Wednesday, September 5, 2018

Welcome to Returning to the Page!

What this site is:
  • Help relearning how to read, for our short-attention-span brains
  • Help restarting your writing, if you're having trouble breaking a dry spell or have everyday-life challenges
In time, we hope it'll become a source of community for readers and writers who like to break rules and thumb their noses at naysayers.
What this site is not:
  • Writing instruction or criticism
  • Help finding an agent or publisher

A bit of context:

A few years ago, I came to the conclusion that I had forgotten how to read.

I've always been the epitome of a bookworm, reading by the nightlight as a child, reading as I walked across campus as a teenager, reading on all my work breaks as a young adult. I bathed in libraries. I slept, reluctantly, only after my book got too heavy to hold. Now I could hardly remember the last time I'd read a full-length book.

I considered myself a writer. But I'd written less and less over time, and I'd had dry spells of many years.

I firmly believe that being a reader is important to being a writer — possibly more so than any of the classic "writing rules" such as "write every day" or "write in the morning." In fact, I detest those hard-and-fast writing rules: they encourage folks who have disabilities or chronic illness, children or other family who depend on them, demanding jobs, other daily challenges, or just different styles to simply give up on writing.

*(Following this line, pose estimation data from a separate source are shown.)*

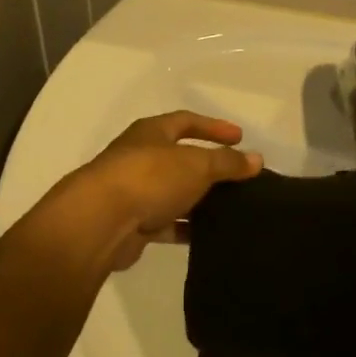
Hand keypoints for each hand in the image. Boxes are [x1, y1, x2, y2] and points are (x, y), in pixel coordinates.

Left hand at [64, 112, 261, 272]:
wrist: (100, 221)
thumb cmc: (149, 178)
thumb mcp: (196, 164)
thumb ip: (227, 163)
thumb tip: (256, 159)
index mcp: (151, 132)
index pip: (186, 121)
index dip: (214, 127)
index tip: (240, 137)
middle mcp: (140, 157)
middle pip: (180, 158)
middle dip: (208, 166)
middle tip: (238, 177)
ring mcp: (134, 191)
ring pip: (173, 192)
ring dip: (198, 199)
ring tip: (231, 208)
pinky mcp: (132, 224)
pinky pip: (166, 223)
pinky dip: (185, 227)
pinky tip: (209, 235)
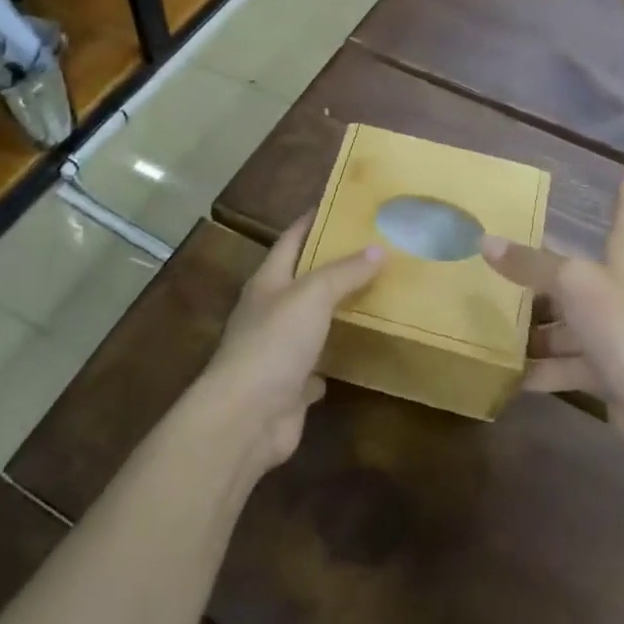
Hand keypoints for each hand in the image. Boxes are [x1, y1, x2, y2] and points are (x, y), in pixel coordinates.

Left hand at [200, 216, 382, 469]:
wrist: (245, 418)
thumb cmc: (274, 343)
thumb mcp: (312, 295)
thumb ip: (344, 272)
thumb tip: (378, 249)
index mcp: (268, 281)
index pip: (291, 239)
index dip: (313, 220)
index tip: (341, 205)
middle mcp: (269, 312)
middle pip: (303, 280)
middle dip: (333, 266)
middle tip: (373, 250)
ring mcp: (277, 351)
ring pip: (311, 323)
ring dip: (335, 312)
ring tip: (374, 294)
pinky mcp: (289, 387)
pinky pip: (316, 366)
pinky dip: (334, 358)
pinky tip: (358, 351)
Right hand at [482, 175, 623, 440]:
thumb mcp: (573, 284)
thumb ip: (530, 265)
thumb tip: (486, 241)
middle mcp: (621, 292)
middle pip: (578, 276)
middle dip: (543, 276)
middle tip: (502, 265)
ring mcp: (615, 334)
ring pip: (567, 324)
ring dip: (536, 330)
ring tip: (492, 327)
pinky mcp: (607, 372)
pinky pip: (567, 364)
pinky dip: (541, 369)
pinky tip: (509, 374)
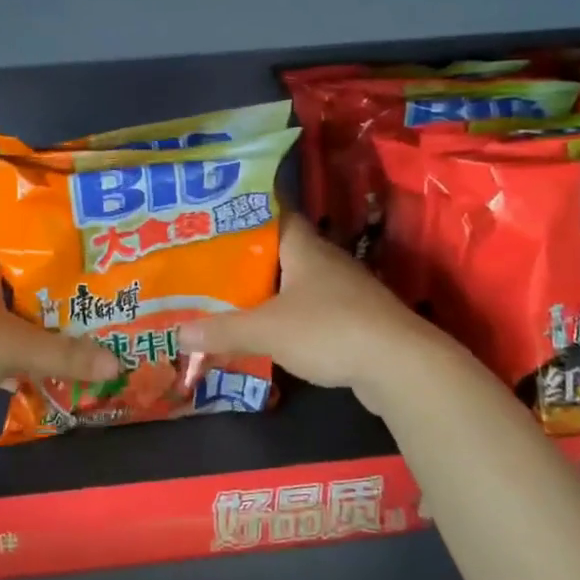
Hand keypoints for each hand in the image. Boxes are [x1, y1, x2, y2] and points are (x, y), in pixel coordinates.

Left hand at [0, 240, 117, 415]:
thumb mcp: (16, 346)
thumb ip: (66, 355)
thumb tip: (118, 362)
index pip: (18, 238)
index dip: (50, 240)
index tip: (84, 249)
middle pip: (17, 281)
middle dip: (51, 292)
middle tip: (92, 298)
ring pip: (4, 316)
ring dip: (32, 328)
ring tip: (73, 334)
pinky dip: (12, 359)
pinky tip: (37, 373)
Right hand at [177, 214, 441, 410]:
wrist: (401, 366)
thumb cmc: (329, 330)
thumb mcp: (266, 330)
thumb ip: (222, 331)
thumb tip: (177, 333)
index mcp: (304, 247)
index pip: (271, 214)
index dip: (242, 214)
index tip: (211, 221)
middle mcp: (325, 260)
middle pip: (279, 251)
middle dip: (245, 259)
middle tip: (207, 266)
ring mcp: (345, 290)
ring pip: (295, 283)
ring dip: (267, 291)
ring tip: (229, 299)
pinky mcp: (355, 319)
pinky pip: (311, 310)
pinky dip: (288, 317)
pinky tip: (268, 332)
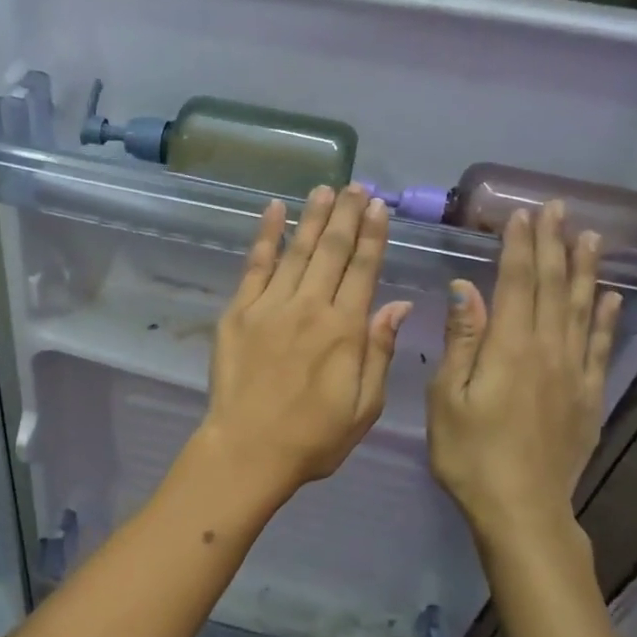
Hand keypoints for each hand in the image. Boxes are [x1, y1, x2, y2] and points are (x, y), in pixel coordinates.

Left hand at [198, 185, 413, 497]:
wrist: (247, 450)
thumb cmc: (313, 438)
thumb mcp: (365, 406)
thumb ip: (380, 351)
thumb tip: (398, 304)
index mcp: (345, 330)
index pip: (363, 270)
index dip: (373, 236)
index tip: (379, 208)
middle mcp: (309, 307)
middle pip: (332, 251)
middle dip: (346, 215)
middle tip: (356, 186)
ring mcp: (269, 306)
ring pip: (296, 250)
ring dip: (312, 217)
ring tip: (325, 189)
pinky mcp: (238, 312)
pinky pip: (254, 265)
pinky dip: (265, 235)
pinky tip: (273, 210)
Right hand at [427, 202, 620, 563]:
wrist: (522, 509)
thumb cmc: (470, 454)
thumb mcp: (447, 398)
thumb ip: (462, 340)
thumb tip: (466, 288)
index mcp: (510, 348)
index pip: (518, 284)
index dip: (520, 247)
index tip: (523, 215)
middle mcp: (548, 350)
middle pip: (553, 288)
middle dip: (554, 245)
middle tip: (558, 208)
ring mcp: (574, 373)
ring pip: (583, 310)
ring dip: (585, 270)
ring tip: (591, 236)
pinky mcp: (588, 396)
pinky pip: (602, 347)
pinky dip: (608, 319)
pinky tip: (611, 298)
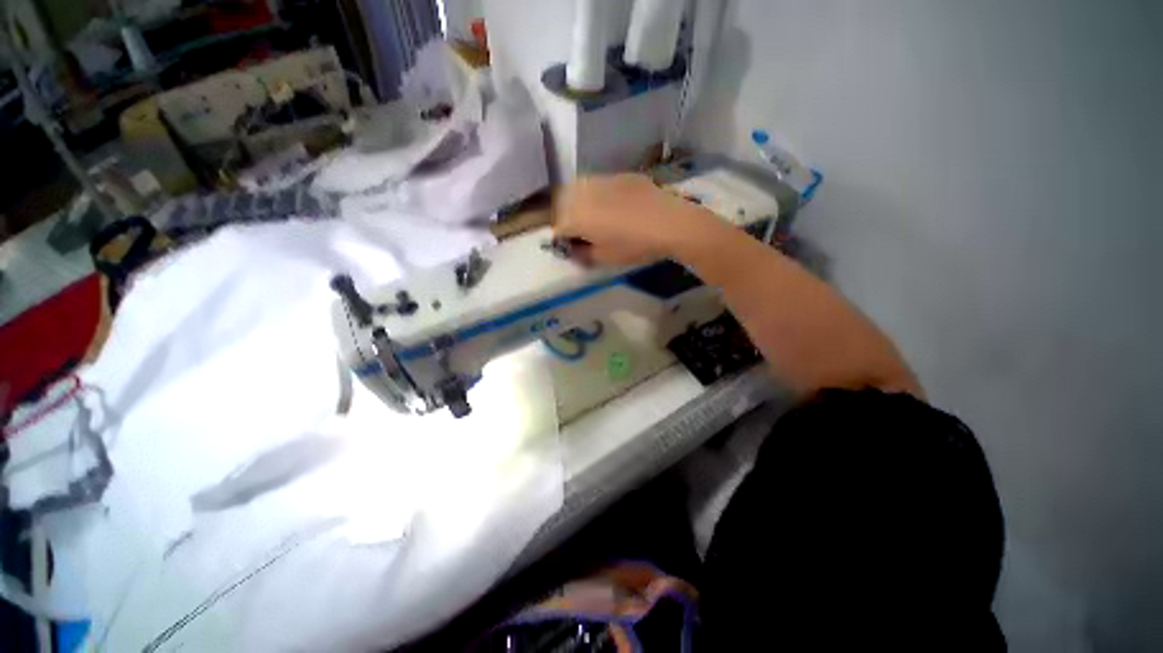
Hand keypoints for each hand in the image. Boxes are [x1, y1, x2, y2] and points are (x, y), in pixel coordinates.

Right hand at [552, 174, 713, 265]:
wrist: (670, 223)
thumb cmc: (634, 245)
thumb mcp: (604, 258)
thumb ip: (582, 254)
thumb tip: (572, 250)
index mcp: (576, 216)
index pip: (557, 226)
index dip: (562, 238)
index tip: (571, 246)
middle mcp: (583, 193)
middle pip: (563, 203)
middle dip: (566, 217)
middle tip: (580, 231)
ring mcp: (602, 180)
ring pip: (580, 189)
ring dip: (580, 202)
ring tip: (595, 217)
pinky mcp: (620, 175)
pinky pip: (600, 184)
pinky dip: (600, 194)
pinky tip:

NaNoWriMo is obviously a useful kick in the pants for some, but it doesn't work well for many. In 2011, I created an anti-writing-rules Facebook page called InNoWriSa — "International Novel-Writing Semi-Annum" — with the goal of helping people write a novel in half a year rather than in a month. I thought we'd all take the process bit by bit, together, sharing hints, approaches, and ideas. But it turns out Facebook isn't great for sequential, long-term discussion. Page subscribers don't all see every posting, and they don't necessarily see them in order.

Bringing these threads together — helping us return to reading, helping us return to writing, and helping us figure out the right process for us, instead of being discouraged by prescriptive rules that can't work for everyone — is the goal of this blog.